Her most recent book, Before Trans: Three Gender Stories From Nineteenth-Century France (published this year by Stanford University Press), is one of six finalists for the American Library in Paris Book Prize, which will be awarded in a virtual ceremony on Jan. 14. (The other finalists are Bill Buford, Dirt: Adventures in Lyon as a Chef in Training, Father, and Sleuth Looking for the Secret of French Cooking (Alfred A. Knopf US / Jonathan Cape UK); James Gardner, The Louvre: The Many Lives of the World’s Most Famous Museum  (Atlantic Monthly Press); Caitlin Horrocks, The Vexations: A Novel (Little, Brown and Company); Maggie Paxson, The Plateau (Riverhead Books); and Maurice Samuels, The Betrayal of the Duchess: The Scandal That Unmade the Bourbon Monarchy and Made France Modern (Basic Books).) Dr. Mesch will deliver a virtual talk at the American Library on Jan. 12.

She has also done extensive promotion of Before Trans. Among the many venues where she has spoken are the Cambridge (UK) 19th-Century French Seminar; Pamela Druckerman’s Pandemonium U; the France-Stanford Center for Interdisciplinary Studies at Stanford University; and the Nineteenth-Century French Studies Association. She also recorded two podcasts about the book for New Books in French Studies and the French History Podcast.

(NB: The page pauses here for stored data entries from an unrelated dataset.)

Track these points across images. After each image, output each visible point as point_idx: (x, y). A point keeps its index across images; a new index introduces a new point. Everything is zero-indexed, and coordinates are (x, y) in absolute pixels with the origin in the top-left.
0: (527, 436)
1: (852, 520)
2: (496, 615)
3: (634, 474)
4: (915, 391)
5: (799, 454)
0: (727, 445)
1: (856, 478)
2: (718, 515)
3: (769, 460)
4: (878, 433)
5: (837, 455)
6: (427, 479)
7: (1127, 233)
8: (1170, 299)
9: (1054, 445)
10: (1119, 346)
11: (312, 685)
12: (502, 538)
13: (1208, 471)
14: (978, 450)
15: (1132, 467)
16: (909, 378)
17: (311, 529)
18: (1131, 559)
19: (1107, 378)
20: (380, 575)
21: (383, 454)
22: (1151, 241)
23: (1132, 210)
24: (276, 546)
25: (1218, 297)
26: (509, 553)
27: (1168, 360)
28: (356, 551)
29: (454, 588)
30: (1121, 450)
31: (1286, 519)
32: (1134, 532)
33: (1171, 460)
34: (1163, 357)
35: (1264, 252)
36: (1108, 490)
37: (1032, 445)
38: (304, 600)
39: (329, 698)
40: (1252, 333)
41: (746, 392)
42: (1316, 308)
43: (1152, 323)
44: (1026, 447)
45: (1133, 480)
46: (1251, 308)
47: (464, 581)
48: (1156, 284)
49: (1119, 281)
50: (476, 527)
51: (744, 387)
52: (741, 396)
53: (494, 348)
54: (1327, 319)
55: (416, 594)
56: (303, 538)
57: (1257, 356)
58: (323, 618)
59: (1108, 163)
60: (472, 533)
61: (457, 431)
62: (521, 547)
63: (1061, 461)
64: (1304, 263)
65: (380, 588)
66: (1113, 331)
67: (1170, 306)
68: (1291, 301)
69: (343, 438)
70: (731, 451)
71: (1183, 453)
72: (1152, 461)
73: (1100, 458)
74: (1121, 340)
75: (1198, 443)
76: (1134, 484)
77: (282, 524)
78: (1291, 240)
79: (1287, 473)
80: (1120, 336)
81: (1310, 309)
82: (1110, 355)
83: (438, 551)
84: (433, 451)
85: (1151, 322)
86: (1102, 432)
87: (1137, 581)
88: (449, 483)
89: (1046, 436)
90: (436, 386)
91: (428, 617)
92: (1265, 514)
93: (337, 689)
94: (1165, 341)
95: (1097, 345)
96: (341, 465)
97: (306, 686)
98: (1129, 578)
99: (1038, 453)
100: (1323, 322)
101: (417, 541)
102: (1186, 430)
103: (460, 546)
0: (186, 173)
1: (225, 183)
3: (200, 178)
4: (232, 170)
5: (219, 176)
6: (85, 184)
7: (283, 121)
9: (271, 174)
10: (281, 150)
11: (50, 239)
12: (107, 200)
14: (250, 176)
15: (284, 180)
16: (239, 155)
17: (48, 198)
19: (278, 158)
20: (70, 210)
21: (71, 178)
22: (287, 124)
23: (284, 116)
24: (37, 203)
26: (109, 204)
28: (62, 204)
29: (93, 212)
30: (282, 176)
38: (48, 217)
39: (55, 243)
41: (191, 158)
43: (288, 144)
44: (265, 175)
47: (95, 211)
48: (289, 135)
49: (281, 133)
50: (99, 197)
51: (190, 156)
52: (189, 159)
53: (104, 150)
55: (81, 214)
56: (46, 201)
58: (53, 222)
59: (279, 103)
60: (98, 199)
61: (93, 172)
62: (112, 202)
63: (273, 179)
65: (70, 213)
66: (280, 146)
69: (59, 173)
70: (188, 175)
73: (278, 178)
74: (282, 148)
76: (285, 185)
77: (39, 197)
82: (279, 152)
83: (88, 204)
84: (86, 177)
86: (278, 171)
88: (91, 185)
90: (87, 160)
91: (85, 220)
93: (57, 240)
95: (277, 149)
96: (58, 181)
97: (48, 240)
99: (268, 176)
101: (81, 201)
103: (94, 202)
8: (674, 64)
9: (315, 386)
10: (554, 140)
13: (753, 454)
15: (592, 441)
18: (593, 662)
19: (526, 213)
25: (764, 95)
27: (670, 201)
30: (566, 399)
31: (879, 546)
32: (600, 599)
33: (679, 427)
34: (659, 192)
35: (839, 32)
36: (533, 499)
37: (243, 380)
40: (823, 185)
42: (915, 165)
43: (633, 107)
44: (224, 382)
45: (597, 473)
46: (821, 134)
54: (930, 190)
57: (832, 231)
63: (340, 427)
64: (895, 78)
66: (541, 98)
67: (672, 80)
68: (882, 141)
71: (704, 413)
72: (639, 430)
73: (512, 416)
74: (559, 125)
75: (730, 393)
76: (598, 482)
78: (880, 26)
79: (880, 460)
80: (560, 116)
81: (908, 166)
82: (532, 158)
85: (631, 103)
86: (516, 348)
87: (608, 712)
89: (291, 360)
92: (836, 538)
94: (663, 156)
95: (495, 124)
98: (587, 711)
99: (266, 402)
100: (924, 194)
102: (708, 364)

With two colleagues, Dr. Masha Belenky (George Washington University) and Dr. Susan McCready (the University of Alabama), Dr. Mesch created a virtual book series for the Nineteenth-Century French Studies Association (NCFS). Called NCFS in Captivity, it presented five events in the fall, with between 100-200 participants each time, with six more scheduled for the spring. Recordings of the events are posted on H-France Salon, described as “a multimedia journal of French Studies in its broadest sense, encompassing history, literature, cinema, art history, theory, and culture.”